In recent years the IRS has had great success in attacking micro-captive insurance companies using §831(b) principals in recent cases of Reserve Mechanical Corp v. Commissioner, Avrahami v. Commissioner, and Syzygy Ins. Co. v. Commissioner. These cases are extremely relevant to taxpayers using §831(b) captives that participate in risk pools to achieve risk distribution. With the IRS success in these cases, the use of §831(b) captives has been cautioned and, in many cases, exited.
Some general reasons these cases favored the IRS were:
- Circular loans to shareholders or insured
- Unreasonably priced policies
- Lack of third-party insurance costs reductions
- Lack of claims
- Lack of claim probability
- Reinsurance pools that didn’t represent adequate risk
- Compromised feasibility and actuarial studies
Based on the IRS’s actions, the use of these micro-captive arrangements have declined substantially and have taxpayers wondering what facts, if any, would be acceptable under §831(b) in the eyes of the IRS.
In the past, various factors have been suggested to assist in the validity and success of these arrangements, but the IRS has continued to attack the arrangements. The following are some of the factors that have been positive micro-captive characteristics in the past.
- Taxpayers with gross receipts of $50 million - $100 million
- Paying significant premiums
- Captive decreases commercial insurance costs
- Having 1,000 or more employees
- Using captive for “first dollar” insurance, as opposed to only insuring excess risk
- Paying significant claims
- Unrelated actuarial professionals from any managers
- Using the captive to ensure risks like:
a. Health insurance
b. Workers’ compensation
c. First-party warranties
d. Professional liability
e. General liability
f. Accounts receivable
g. Client loss
- Have a safe harbor number of entities (8-12) or have significant risk exposure units to insure
- Exiting risk pools
The IRS has been accumulating information on micro-captives since the issuance of Notice 2016-66 which required all captives, insured, and various related parties to disclose the captive as a transaction of interest on Form 8886 annually. The IRS has also sent out Letter 6336 to many taxpayers with these arrangements encouraging amending returns and other responses.
However, in a change of fortune for taxpayers, there has been a more favorable result in the case of Paul Puglisi and Ann Marie Puglisi v.
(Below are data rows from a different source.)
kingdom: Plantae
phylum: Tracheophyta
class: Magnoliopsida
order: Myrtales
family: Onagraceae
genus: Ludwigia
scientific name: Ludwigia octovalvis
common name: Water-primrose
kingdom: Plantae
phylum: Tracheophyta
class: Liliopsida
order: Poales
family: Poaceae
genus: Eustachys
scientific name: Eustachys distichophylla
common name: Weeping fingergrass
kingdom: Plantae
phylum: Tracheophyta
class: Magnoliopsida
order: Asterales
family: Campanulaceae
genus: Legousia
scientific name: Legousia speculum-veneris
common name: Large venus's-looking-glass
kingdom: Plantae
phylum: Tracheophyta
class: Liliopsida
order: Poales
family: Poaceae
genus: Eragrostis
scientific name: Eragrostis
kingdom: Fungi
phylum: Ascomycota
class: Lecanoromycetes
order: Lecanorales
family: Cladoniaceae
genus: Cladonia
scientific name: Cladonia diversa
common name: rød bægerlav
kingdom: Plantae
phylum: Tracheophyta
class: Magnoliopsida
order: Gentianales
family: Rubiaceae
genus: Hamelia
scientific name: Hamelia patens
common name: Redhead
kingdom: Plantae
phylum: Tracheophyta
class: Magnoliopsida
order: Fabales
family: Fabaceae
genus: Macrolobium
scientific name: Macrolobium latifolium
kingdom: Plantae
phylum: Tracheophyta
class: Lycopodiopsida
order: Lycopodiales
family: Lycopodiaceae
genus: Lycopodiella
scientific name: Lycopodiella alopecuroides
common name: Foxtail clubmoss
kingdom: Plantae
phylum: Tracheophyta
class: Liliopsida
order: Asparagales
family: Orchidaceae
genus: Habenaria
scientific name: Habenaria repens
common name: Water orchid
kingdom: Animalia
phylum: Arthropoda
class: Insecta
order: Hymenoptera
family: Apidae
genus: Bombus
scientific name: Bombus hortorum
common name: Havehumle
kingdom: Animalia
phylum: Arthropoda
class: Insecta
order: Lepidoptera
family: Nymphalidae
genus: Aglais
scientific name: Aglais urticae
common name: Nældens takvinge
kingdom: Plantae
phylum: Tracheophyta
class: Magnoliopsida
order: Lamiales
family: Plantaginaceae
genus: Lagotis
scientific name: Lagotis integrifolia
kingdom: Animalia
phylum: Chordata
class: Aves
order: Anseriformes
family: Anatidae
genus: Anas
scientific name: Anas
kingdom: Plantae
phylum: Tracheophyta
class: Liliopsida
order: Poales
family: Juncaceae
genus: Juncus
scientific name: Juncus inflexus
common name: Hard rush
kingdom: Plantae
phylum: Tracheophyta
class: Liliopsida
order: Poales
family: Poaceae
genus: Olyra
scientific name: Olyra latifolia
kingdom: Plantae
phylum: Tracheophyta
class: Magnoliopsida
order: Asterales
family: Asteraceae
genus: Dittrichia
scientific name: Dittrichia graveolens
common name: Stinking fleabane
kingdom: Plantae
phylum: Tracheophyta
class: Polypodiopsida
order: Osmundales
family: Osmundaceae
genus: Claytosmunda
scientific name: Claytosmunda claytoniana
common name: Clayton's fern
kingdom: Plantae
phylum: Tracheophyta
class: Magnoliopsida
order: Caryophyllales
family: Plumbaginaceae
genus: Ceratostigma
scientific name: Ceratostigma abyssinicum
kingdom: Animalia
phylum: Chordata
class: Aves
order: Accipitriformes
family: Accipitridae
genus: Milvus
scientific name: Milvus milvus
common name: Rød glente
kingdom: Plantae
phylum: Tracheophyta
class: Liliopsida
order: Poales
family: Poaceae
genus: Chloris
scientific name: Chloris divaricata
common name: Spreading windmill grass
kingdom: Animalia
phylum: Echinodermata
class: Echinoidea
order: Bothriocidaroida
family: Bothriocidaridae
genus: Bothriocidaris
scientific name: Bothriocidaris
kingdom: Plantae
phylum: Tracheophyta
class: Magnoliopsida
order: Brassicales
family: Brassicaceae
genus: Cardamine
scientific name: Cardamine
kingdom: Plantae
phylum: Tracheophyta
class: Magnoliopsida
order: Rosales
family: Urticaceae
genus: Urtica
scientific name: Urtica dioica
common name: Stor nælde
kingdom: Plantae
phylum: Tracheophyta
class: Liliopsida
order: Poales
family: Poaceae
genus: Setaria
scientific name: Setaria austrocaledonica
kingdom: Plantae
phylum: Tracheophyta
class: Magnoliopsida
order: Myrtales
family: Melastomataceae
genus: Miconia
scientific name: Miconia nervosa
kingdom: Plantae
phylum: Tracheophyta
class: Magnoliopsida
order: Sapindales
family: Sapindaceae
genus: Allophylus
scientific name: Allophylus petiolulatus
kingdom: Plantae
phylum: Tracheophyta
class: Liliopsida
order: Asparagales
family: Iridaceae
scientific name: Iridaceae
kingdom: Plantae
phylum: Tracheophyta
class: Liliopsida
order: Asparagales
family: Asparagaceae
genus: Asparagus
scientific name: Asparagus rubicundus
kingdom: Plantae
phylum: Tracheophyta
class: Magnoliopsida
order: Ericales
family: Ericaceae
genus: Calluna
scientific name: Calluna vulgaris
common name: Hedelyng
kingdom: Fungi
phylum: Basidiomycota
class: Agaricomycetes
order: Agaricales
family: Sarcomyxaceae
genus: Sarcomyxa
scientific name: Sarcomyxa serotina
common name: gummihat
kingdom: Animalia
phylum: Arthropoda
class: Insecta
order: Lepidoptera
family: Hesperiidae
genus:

Commissioner.
On October 29, 2021, the United States Tax Court accepted the IRS’s concessions of the vast majority of taxes and penalties associated with disallowed deductions for insurance premium payments made to §831(b) Oxford Insurance Company LLC Series A and the reinsurance company Series KF of Oxford Insurance Company. These Series received premiums from hundreds of other unrelated taxpayers.
Per the Case background, Puglisi Egg Farms of Delaware LLC purchased insurance against the fortuitous risk that was unavailable on the third-party market such as avian flu.
The IRS disallowed premiums in 2015-2016 and 2018 stating lack of §162 business purposes, lack of economic substance, and sole purpose to avoid taxes.
Since 2015, the insured Puglisi Egg Farms of Delaware LLC filed five substantial claims for losses covered via the captive.
The IRS assessed tax and penalties under §6662, but for undisclosed reasons conceded nearly all the tax and penalties prior to going to trial. The court, therefore, did not give an opinion on the validity of the captive itself. This unfortunately does not help taxpayers in the quest for clarity regarding micro-captives. However, it is a victory for the taxpayer, as the taxes and penalties for the most part were conceded.
What characteristics and circumstances caused the IRS to make this decision were not covered in the case, as the bulk of the exposition focused on whether or not the Court could accept this concession. On, the other hand, there was clearly a reason for the concession. Could any of the positive factors listed above be reasons the IRS conceded?
We will continue to monitor this and other cases to see if additional clarity in the micro-captive arena is achieved. Until then, micro-captives are an area most practitioners strongly counsel against with emphasis being on alternative insurance arrangements.